#### Task A
In the listing, swap "centimetres" for "centimeters" in the lines from the start of the listing through the line with "right hip: (331, 514, -10)", and leave everything else as it is. Return only those lines, without the pictures.
#### Task B
Carry on the article about primary night in Manchester from its last sentence.

By Leo F. J. wilking and David F. White, Special to the Crimsons

MANCHESTER, N.H.--Headquarters here were deserted last night as candidates, press and campaign workers retired to ballrooms and press lounges throughout the city to await returns from yesterday's primary.

While Republicans in Concord watched President Nixon's lead grow through the night, a decision in the Democratic race was not as clear. Frontrunners Edmund S. Muskie and George McGovern could both claim victory and both election centers reflected enthusiasm.

The Muskie staff, working feverishly through the day to get out the vote, was noticeably tense. "If you're not working for us, we don't want you here," one staffer said in the state headquarters.

By 9 p.m. the tension had not subsided. Barry Wanger, State Press Secretary, assessed the incoming Manchester votes for reporters, and conveyed Muskie's disappointment. Wanger indicated that Tony Podesta, Muskie's chief New Hampshire coordinator, "felt that the Manchester Union Leader had a lot to do with Muskie's poor showing here." He pointed to overall state returns (48 per cent for Muskie at that time) as a more encouraging and accurate picture of the race.

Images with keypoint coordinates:
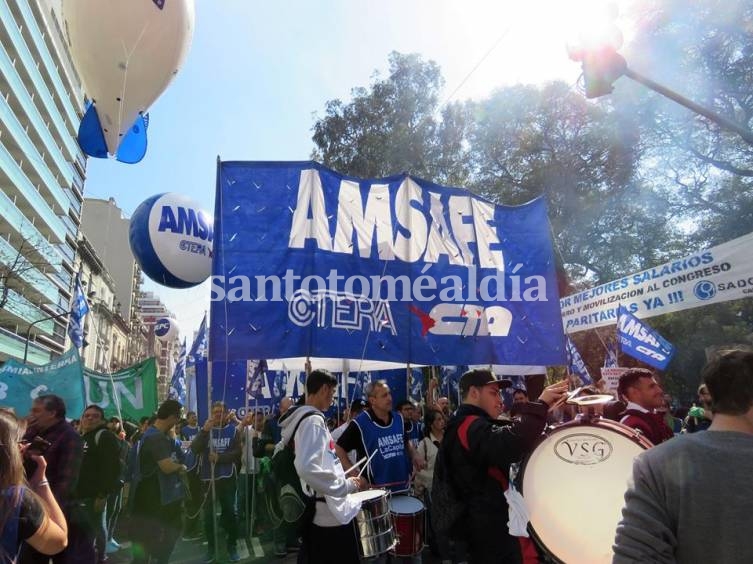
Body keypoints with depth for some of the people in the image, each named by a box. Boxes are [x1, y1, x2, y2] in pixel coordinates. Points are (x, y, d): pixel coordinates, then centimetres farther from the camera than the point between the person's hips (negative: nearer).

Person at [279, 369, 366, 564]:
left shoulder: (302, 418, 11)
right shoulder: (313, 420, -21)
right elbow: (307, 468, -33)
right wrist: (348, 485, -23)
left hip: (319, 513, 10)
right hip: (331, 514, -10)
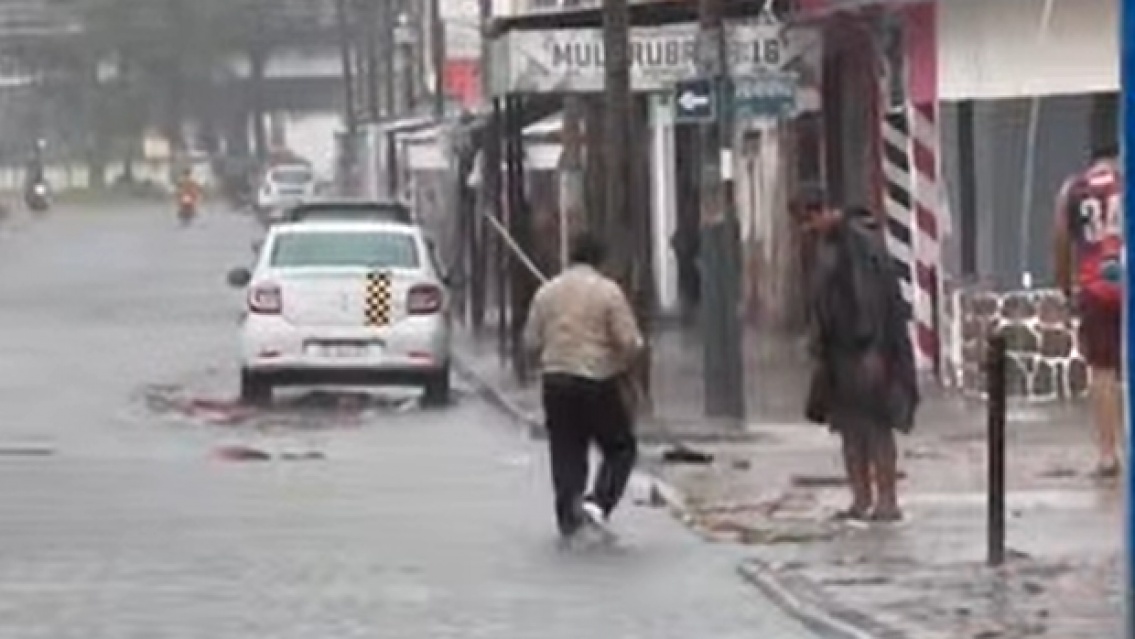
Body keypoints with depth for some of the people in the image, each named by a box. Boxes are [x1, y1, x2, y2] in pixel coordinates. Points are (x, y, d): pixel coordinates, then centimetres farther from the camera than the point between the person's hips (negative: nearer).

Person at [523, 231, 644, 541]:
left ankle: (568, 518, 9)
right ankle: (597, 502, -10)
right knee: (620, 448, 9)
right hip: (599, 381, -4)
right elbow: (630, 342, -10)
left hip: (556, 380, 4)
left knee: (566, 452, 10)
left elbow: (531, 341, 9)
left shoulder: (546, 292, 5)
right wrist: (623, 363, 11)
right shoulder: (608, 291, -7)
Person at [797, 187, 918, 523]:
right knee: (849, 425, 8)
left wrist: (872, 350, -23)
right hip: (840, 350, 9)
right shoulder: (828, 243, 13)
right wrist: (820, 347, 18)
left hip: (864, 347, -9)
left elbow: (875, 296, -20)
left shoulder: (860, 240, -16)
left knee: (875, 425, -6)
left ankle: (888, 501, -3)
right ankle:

#### Exercise response A
Body keypoints with depth for some of the people in the image, each named by a box. Boxes are [x1, y1, x2, y2] in pixel coordinates. Points are (x, y, d): pixel coordinates, then centimeters farther from the camera than the point between the person's hips (negative: nearer).

Person at [279, 369, 366, 564]:
left shoulder: (302, 418, 11)
right shoulder: (313, 420, -21)
right elbow: (307, 468, -33)
right wrist: (348, 485, -23)
left hip: (319, 513, 10)
right hip: (331, 514, -10)

#### Exercise response B
Downstairs in the ballroom of the Sheraton-Carpenter Hotel, a crowd of some 400 jubilant Muskie supporters seemed oblivious to the concern in the press room. A band played cheerful music under the bright glare of television lights and a predominantly young crowd roared with delight as the first returns were posted.

Over at the McGovern election center in Howard Johnson's Motor Lodge, a crowd of reporters heard the South Dakota Senator claim a "moral victory." Asked if he had been the main factor in Muskie's less-than-expected performance, McGovern said, "Well I don't think there's any question about it. I'm emerging as the leading challenger to Ed Muskie."

McGovern cited the Manchester returns as a refutation of the claim that his is a one-issue candidacy. "We're running strong in Manchester, which is a highly blue-collar town." he said.